◆ Required work ◆
Copy out the lines below word for word, starting at the line with "pose: elev=316.7 azim=326.5" and ending with the line with "Dot at: (263, 310)", including both.

◆ Listing ◆
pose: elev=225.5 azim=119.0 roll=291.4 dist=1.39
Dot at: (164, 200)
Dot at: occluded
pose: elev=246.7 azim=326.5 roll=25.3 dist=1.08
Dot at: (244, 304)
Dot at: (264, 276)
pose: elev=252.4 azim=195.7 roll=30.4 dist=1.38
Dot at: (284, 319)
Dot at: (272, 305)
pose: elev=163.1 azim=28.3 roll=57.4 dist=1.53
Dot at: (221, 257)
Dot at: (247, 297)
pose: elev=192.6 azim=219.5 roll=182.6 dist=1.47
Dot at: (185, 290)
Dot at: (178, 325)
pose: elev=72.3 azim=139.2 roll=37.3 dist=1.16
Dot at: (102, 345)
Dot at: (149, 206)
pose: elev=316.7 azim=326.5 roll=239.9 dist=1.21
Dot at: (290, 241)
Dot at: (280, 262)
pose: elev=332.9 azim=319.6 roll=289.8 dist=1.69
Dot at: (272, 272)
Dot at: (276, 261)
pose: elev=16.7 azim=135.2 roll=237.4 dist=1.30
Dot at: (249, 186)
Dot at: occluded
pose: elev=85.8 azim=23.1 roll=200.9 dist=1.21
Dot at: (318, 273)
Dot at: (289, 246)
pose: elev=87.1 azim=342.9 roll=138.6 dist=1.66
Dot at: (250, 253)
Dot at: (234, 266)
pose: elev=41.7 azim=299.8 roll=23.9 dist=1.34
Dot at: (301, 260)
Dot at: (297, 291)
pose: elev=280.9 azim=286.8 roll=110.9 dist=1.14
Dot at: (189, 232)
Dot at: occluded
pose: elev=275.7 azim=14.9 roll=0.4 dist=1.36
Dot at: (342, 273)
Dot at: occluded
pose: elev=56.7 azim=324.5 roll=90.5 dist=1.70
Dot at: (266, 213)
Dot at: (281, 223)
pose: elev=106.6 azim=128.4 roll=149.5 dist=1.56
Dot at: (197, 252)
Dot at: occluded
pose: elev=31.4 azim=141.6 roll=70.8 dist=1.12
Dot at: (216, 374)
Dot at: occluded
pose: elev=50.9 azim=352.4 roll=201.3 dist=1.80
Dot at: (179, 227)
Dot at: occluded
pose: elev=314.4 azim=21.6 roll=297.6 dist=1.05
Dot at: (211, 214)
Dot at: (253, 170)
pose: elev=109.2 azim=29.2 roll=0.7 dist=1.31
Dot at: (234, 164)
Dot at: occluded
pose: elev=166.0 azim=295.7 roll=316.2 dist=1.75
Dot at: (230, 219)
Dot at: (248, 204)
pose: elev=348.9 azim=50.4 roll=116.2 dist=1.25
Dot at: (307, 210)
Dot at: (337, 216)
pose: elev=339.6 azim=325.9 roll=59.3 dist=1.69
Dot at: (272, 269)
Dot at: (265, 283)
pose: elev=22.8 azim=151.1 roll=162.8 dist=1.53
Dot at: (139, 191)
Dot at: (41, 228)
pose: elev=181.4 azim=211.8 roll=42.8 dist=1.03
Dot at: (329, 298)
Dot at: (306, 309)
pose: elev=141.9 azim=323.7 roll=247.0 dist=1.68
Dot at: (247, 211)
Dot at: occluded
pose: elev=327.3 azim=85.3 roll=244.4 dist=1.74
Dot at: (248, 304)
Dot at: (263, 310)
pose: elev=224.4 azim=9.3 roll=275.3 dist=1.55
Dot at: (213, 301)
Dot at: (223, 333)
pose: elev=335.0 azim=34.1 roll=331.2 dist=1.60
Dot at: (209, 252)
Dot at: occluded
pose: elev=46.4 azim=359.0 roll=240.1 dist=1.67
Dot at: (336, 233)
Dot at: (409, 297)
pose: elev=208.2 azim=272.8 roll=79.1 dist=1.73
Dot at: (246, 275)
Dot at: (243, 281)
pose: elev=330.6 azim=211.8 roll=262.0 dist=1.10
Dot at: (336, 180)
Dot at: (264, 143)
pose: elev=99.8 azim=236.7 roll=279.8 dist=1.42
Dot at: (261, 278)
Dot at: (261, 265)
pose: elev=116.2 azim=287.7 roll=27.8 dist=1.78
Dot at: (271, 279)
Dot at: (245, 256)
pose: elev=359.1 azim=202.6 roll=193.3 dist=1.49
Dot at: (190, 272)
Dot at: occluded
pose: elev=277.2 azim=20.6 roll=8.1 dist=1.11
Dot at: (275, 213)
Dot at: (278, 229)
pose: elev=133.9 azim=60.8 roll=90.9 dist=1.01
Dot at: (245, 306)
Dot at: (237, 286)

◆ Final result ◆
pose: elev=316.7 azim=326.5 roll=239.9 dist=1.21
Dot at: (290, 241)
Dot at: (280, 262)
pose: elev=332.9 azim=319.6 roll=289.8 dist=1.69
Dot at: (272, 272)
Dot at: (276, 261)
pose: elev=16.7 azim=135.2 roll=237.4 dist=1.30
Dot at: (249, 186)
Dot at: occluded
pose: elev=85.8 azim=23.1 roll=200.9 dist=1.21
Dot at: (318, 273)
Dot at: (289, 246)
pose: elev=87.1 azim=342.9 roll=138.6 dist=1.66
Dot at: (250, 253)
Dot at: (234, 266)
pose: elev=41.7 azim=299.8 roll=23.9 dist=1.34
Dot at: (301, 260)
Dot at: (297, 291)
pose: elev=280.9 azim=286.8 roll=110.9 dist=1.14
Dot at: (189, 232)
Dot at: occluded
pose: elev=275.7 azim=14.9 roll=0.4 dist=1.36
Dot at: (342, 273)
Dot at: occluded
pose: elev=56.7 azim=324.5 roll=90.5 dist=1.70
Dot at: (266, 213)
Dot at: (281, 223)
pose: elev=106.6 azim=128.4 roll=149.5 dist=1.56
Dot at: (197, 252)
Dot at: occluded
pose: elev=31.4 azim=141.6 roll=70.8 dist=1.12
Dot at: (216, 374)
Dot at: occluded
pose: elev=50.9 azim=352.4 roll=201.3 dist=1.80
Dot at: (179, 227)
Dot at: occluded
pose: elev=314.4 azim=21.6 roll=297.6 dist=1.05
Dot at: (211, 214)
Dot at: (253, 170)
pose: elev=109.2 azim=29.2 roll=0.7 dist=1.31
Dot at: (234, 164)
Dot at: occluded
pose: elev=166.0 azim=295.7 roll=316.2 dist=1.75
Dot at: (230, 219)
Dot at: (248, 204)
pose: elev=348.9 azim=50.4 roll=116.2 dist=1.25
Dot at: (307, 210)
Dot at: (337, 216)
pose: elev=339.6 azim=325.9 roll=59.3 dist=1.69
Dot at: (272, 269)
Dot at: (265, 283)
pose: elev=22.8 azim=151.1 roll=162.8 dist=1.53
Dot at: (139, 191)
Dot at: (41, 228)
pose: elev=181.4 azim=211.8 roll=42.8 dist=1.03
Dot at: (329, 298)
Dot at: (306, 309)
pose: elev=141.9 azim=323.7 roll=247.0 dist=1.68
Dot at: (247, 211)
Dot at: occluded
pose: elev=327.3 azim=85.3 roll=244.4 dist=1.74
Dot at: (248, 304)
Dot at: (263, 310)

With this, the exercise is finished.